Thanks for raising this, it simplified the code quite a bit. Let me know if anything else comes up!


#11

The 3 issues you mentioned should new be OK (hope). You can try the copy/paste version; I’ll be back with a command-line tool soon.


#12

Do you have any plans to make the cleanup tool work from the command line, so that we could add it to build scripts?


#13

Yes, that would be the idea. I’m working on an npm package, should be ready in a few days.


#14

Here’s a command-line version of the cleanup tool:
https://www.npmjs.com/package/elm-impfix


#15

I don’t mean to be demanding because you’ve done a great job here. Is it possible for it to just recursively replace all .elm files under a specified folder directly? Rather than to write new files with ‘-Impfix.elm’ in the name?
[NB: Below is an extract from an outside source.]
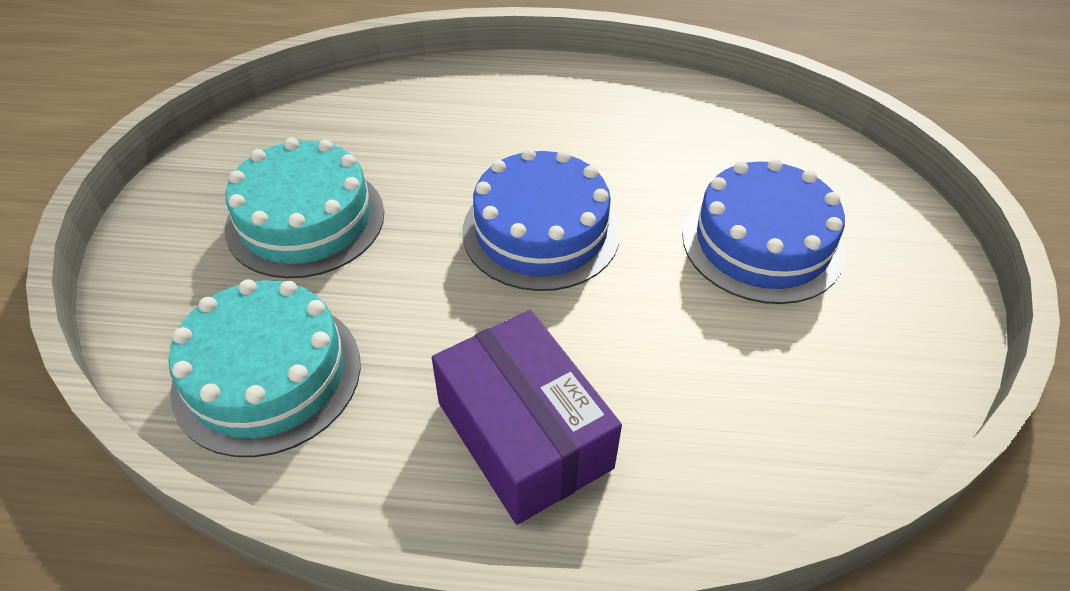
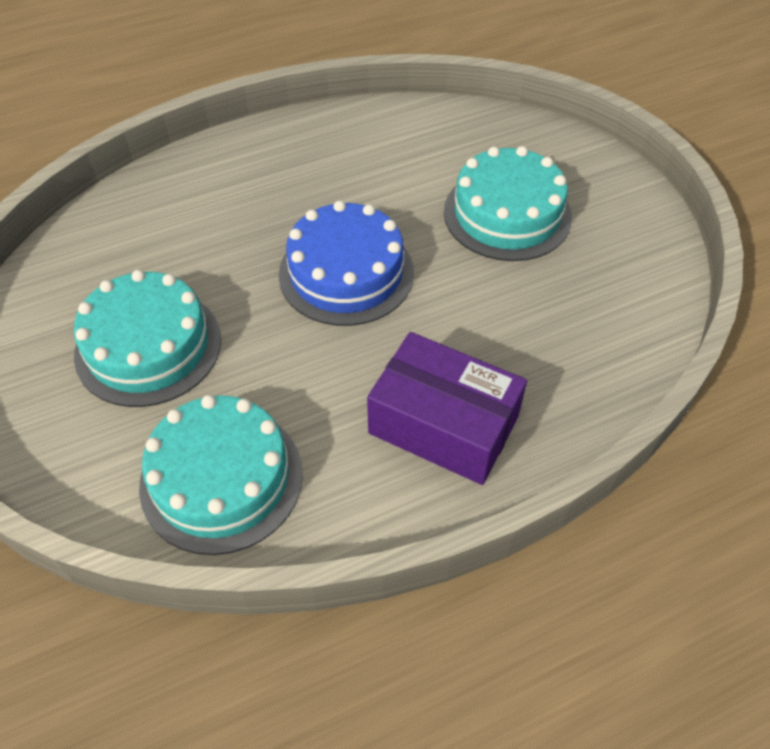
camera: 30 degrees left, 5 degrees up
(762, 243) = (507, 214): blue cake -> turquoise cake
Does not have to be the default behaviour and I can see why you would be careful when writing a new tool, as you don’t want to accidentally obliterate some existing .elm code that has not been checked in yet. On the other hand, we all know how to use git and revert files if something goes wrong - so I would feel quite safe running it recursively on a large project and seeing if I like the results.


#16

Noprob about the demands, I’m happy to contribute. I’ll look into it!


#17

I published a new patch. You can recursively overwrite all files by

$ elm-impfix "folder/**/*.elm" -r

I also fixed a few bugs that came up when I accidentally ran this command on an elm-stuff folder (not recommended).


#18

This is a great tool. Is there any chance of a option to Decode with out needing the Json.Decode.Pipeline package and instead use the core decoders only?


#19

Thanks!

I think that’s fairly easy to do; I’ll check. I used Pipeline because you can decode any number of fields whereas the Dec.map's run out at 8. But I guess one could make Pipeline as a last-resort option for cases when there are more than 8 fields.